A decade and a half has passed since Fields Of The Nephilim's last official studio album "Elizium." Although in-between there was a live offering, a singles collection, a side project album, and an unofficial release, essentially it's taken until now for Carl McCoy to conjure up an opus that could reflect the Nephilim's unrealized full potential. It evokes the essence from all decisive periods: the filmic elements from the debut "Dawnrazor," the sheer gothic-rock power of "The Nephilim," the nightmarish qualities of The Nefilim's 'Zoon," and the spacious dreamscape styling of "Elizium" into one mystique laced epic sequel. Visionary vocalist Carl McCoy has been reincarnated with "Mourning Sun."


The album is embellished with profound, intriguing, and arcane lyrics from beginning to end., with "Shroud (Exordium)" no exception. It is a true lead-in track. This dark and cinematic song slowly unravels with the cries of a baby (perhaps symbolizing rebirth), together with McCoy's whispery unearthly vocals exhaling "Heaven will shine no more" and layers of darkly ethereal keyboards, which gives way to a spacious and expansive number. It entwines darkness and light into an encapsulating sphere.


"I will fly again" cries McCoy as "Straight To The Light" with its driving, delayed styled bass (circa "Psychonaut"), dramatic anthemic-like choruses, and archetypical rousiing grandiose crescendos. It is a dynamic, compelling, and inspired number that is undoubtedly a true contemporary Neph classic.


"As we rise, we fall, a New Gold Dawn" McCoy growls. The mid-paced "Watchman"-esque number meanders and fluctuates throughout, almost like a single entity. Although it does have its own qualities and grows with each listen, it is devoid of the potency of the other offerings and pales in comparison to the album as a whole.

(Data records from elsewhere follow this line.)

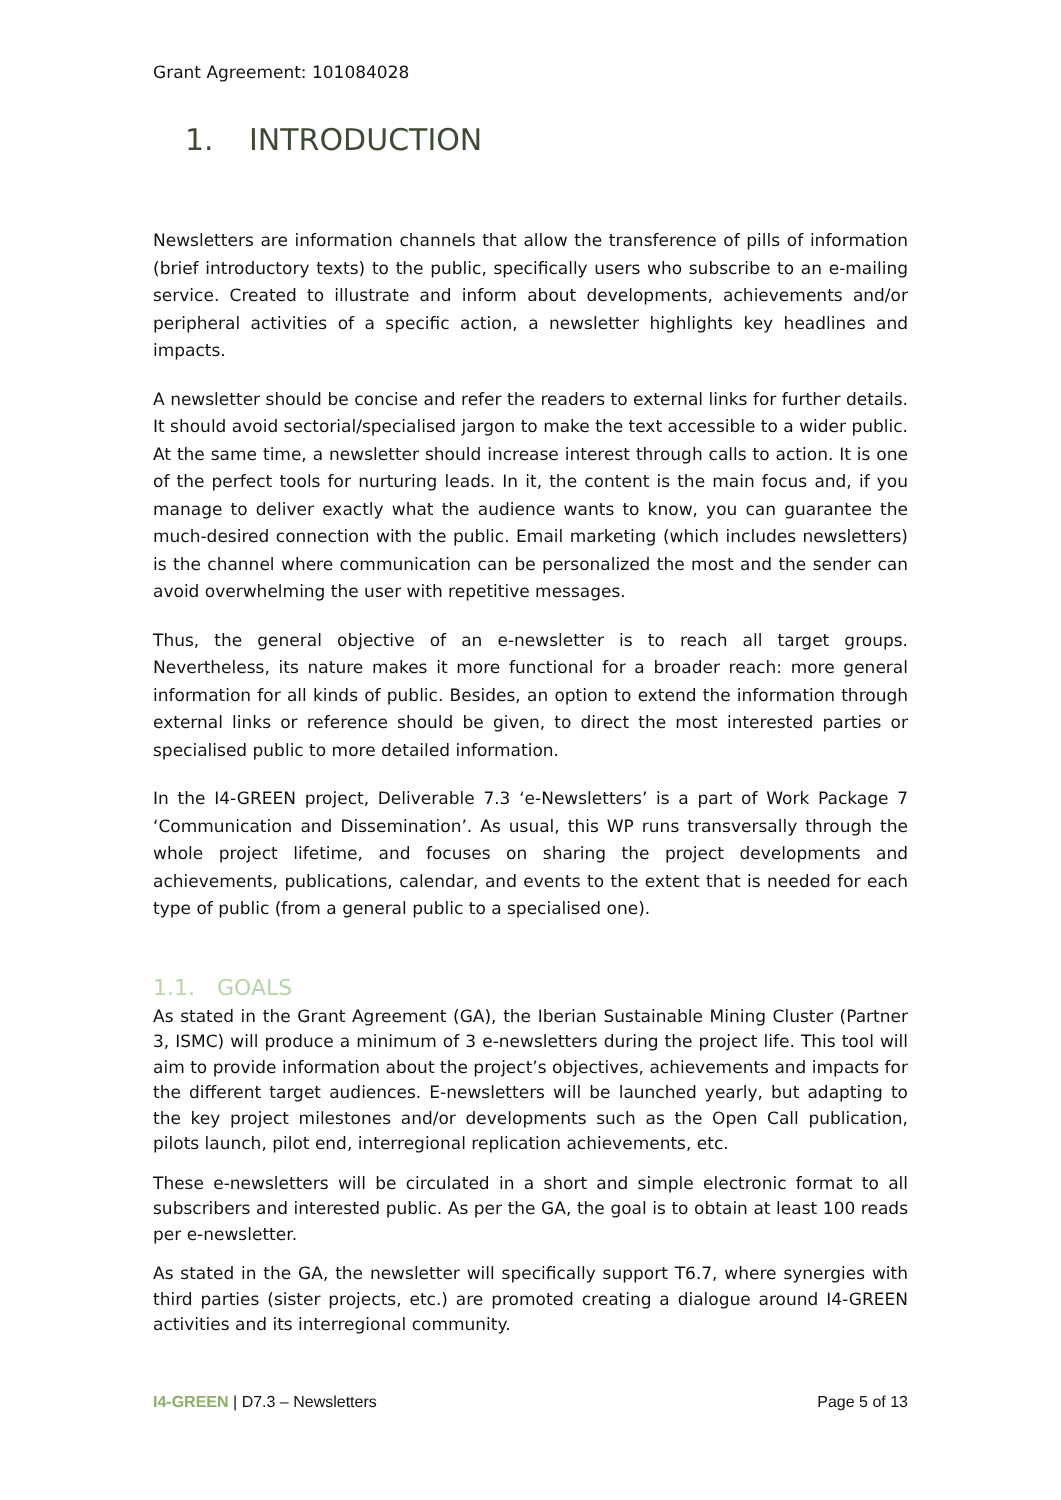Grant Agreement: 101084028
1. INTRODUCTION
Newsletters are information channels that allow the transference of pills of information (brief introductory texts) to the public, specifically users who subscribe to an e-mailing service. Created to illustrate and inform about developments, achievements and/or peripheral activities of a specific action, a newsletter highlights key headlines and impacts.
A newsletter should be concise and refer the readers to external links for further details. It should avoid sectorial/specialised jargon to make the text accessible to a wider public. At the same time, a newsletter should increase interest through calls to action. It is one of the perfect tools for nurturing leads. In it, the content is the main focus and, if you manage to deliver exactly what the audience wants to know, you can guarantee the much-desired connection with the public. Email marketing (which includes newsletters) is the channel where communication can be personalized the most and the sender can avoid overwhelming the user with repetitive messages.
Thus, the general objective of an e-newsletter is to reach all target groups. Nevertheless, its nature makes it more functional for a broader reach: more general information for all kinds of public. Besides, an option to extend the information through external links or reference should be given, to direct the most interested parties or specialised public to more detailed information.
In the I4-GREEN project, Deliverable 7.3 ‘e-Newsletters’ is a part of Work Package 7 ‘Communication and Dissemination’. As usual, this WP runs transversally through the whole project lifetime, and focuses on sharing the project developments and achievements, publications, calendar, and events to the extent that is needed for each type of public (from a general public to a specialised one).
1.1. GOALS
As stated in the Grant Agreement (GA), the Iberian Sustainable Mining Cluster (Partner 3, ISMC) will produce a minimum of 3 e-newsletters during the project life. This tool will aim to provide information about the project’s objectives, achievements and impacts for the different target audiences. E-newsletters will be launched yearly, but adapting to the key project milestones and/or developments such as the Open Call publication, pilots launch, pilot end, interregional replication achievements, etc.
These e-newsletters will be circulated in a short and simple electronic format to all subscribers and interested public. As per the GA, the goal is to obtain at least 100 reads per e-newsletter.
As stated in the GA, the newsletter will specifically support T6.7, where synergies with third parties (sister projects, etc.) are promoted creating a dialogue around I4-GREEN activities and its interregional community.
I4-GREEN | D7.3 – Newsletters Page 5 of 13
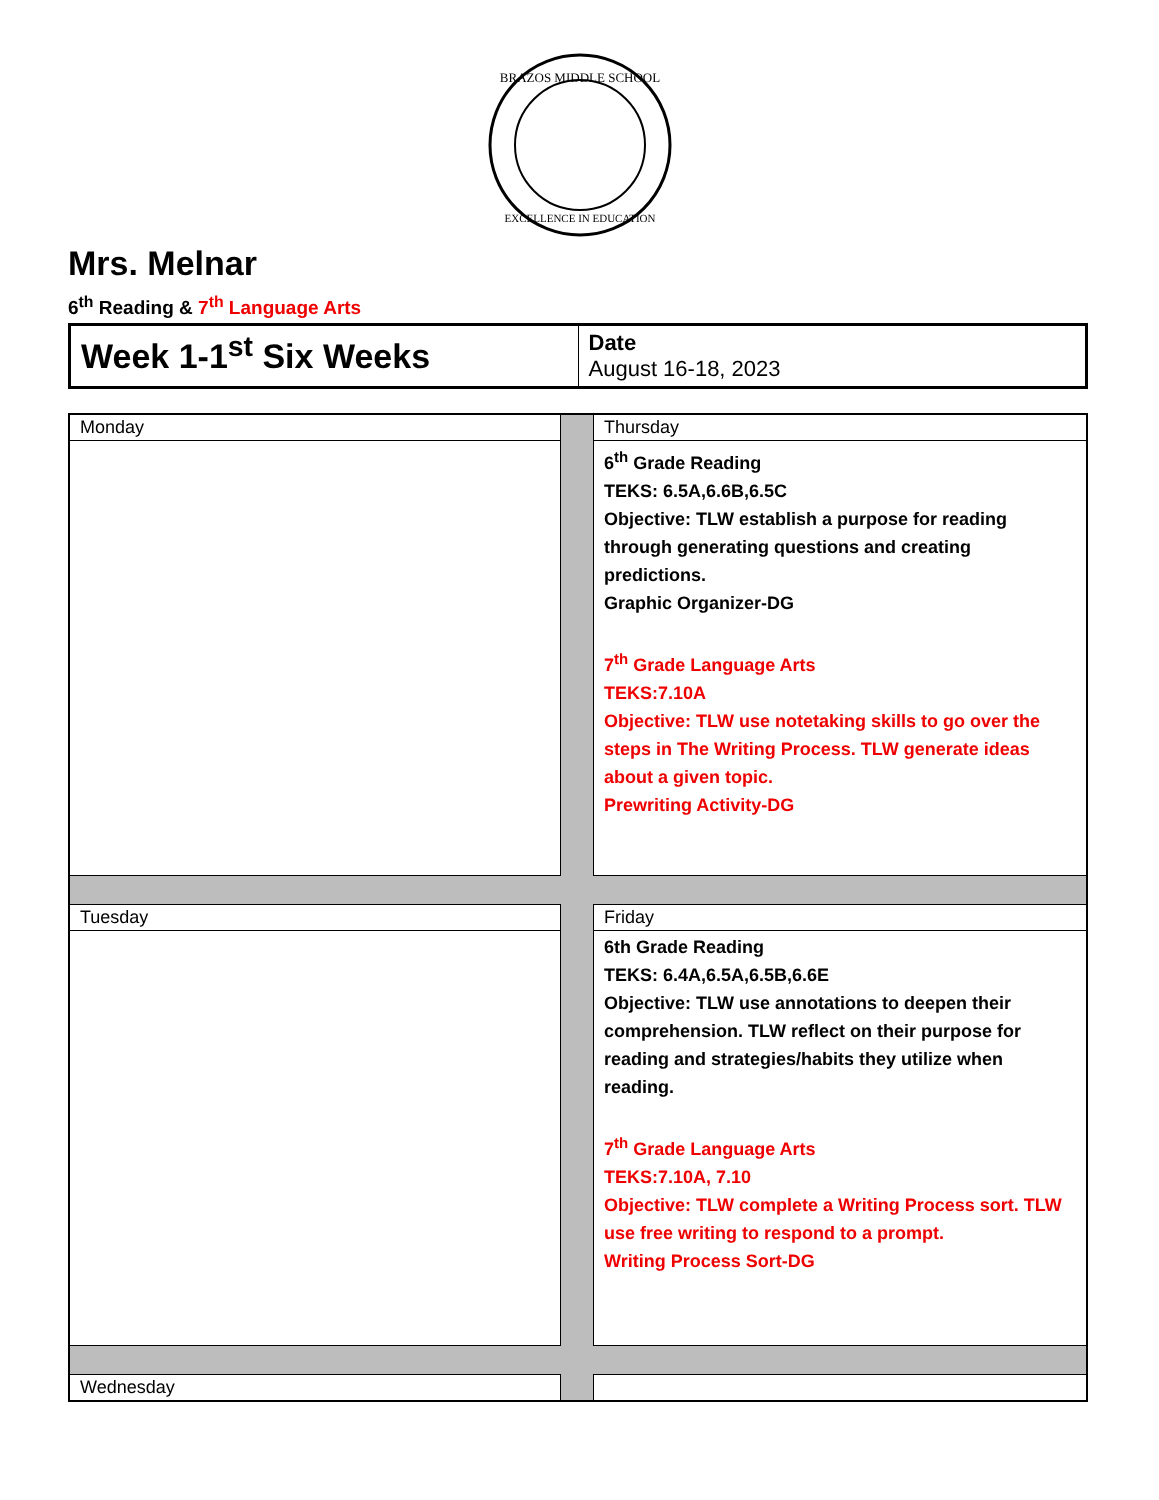BRAZOS MIDDLE SCHOOL
EXCELLENCE IN EDUCATION
Mrs. Melnar
6<sup>th</sup> Reading & 7<sup>th</sup> Language Arts
| Week 1-1<sup>st</sup> Six Weeks | Date August 16-18, 2023 |
| Monday | | Thursday |
| | | 6<sup>th</sup> Grade Reading TEKS: 6.5A,6.6B,6.5C Objective: TLW establish a purpose for reading through generating questions and creating predictions. Graphic Organizer-DG 7<sup>th</sup> Grade Language Arts TEKS:7.10A Objective: TLW use notetaking skills to go over the steps in The Writing Process. TLW generate ideas about a given topic. Prewriting Activity-DG |
| Tuesday | | Friday |
| | | 6th Grade Reading TEKS: 6.4A,6.5A,6.5B,6.6E Objective: TLW use annotations to deepen their comprehension. TLW reflect on their purpose for reading and strategies/habits they utilize when reading. 7<sup>th</sup> Grade Language Arts TEKS:7.10A, 7.10 Objective: TLW complete a Writing Process sort. TLW use free writing to respond to a prompt. Writing Process Sort-DG |
| Wednesday | | |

"Requiem XIII-33" is a fitting title for this haunting, cinematic lament. The Nephilim are masters at carving great atmospheric monolithic soundscapes and this song is a perfect example of something that is paradoxically so minimalist, yet so immense. Twiddling guitar chords, mournful Dead Can Dance styled Gregorian chants and a nocturnal ambience slowly expands into a vast and panoramic number, which enshrouds you in a world within a world of melancholic bliss. It is a timeless and monochrome aural journey that only The Nephilim could manifest.


The smoldering dark pulsating intro of "Xiberia (Seasons In The Ice Cage)" ignites into a real incestuous fusion of cyber-goth and electro-industrial that combines McCoy's more sinister vocals into a dark sonic mutation that supercharges the Neph' into the 21st century. A greatly ambitious number that by all right should be a contemporary alt-dance floor filler and illustrates the current range of this innovative and influential band.


The ethereal "She" reignites the epic, serene dreamscape of "Elizium." A gently flowing, darkly romantic and captivating song that slowly rises and transcends majestically into an otherworldly realm. It evokes the likes of "Wail Of Sumer" and "Last Exit For The Lost" into one emotive and mesmeric number. It is a dream within a dream, an alluring and timeless classic of immense beauty.


"She" bleeds into the album titled "Mourning Sun" in true "Elizium" style. It carries on the uplifting, ebbing and flowing celestial qualities, but expands into a maelstrom of sweeping monolithic chords, soaring rapturous vocals, and melodramatic crescendos that are all-encompassing. "Like the mourning sun, I will rise again:" a reminder that the Neph' are well and truly reanimated.

"IN THE YEAR 2525"

The bonus track "In The Year 2525" is a sweeping, wonderfully overblown number that is empowered with colossal riffs and doomsday vocals that gives it a real apocalyptic vibe. The gothed-up take breathes life into the original and carves The Nephilim's identity firmly onto it. The near ten-minute epic ends the album in a fittingly bombastic finale.

The icy image of McCoy's face, together with a butterfly on the album cover may well symbolize rebirth, a theme that seems to run through many of the songs. "Mourning Sun" is a very involved album that takes several listens to seep through, but when it takes hold it becomes essential listening. It has an evocative and warm aura that leaves a vibrant afterglow. It is an atmospheric, multi-layered odyssey through darkness and light, an epic cinematic and all-encompassing collection of songs that complement, contrast, and merge into one another. It combines all the best hallmarks of The Nephilim into one outstanding album. "Mourning Sun" is immense, compelling, and totally essential.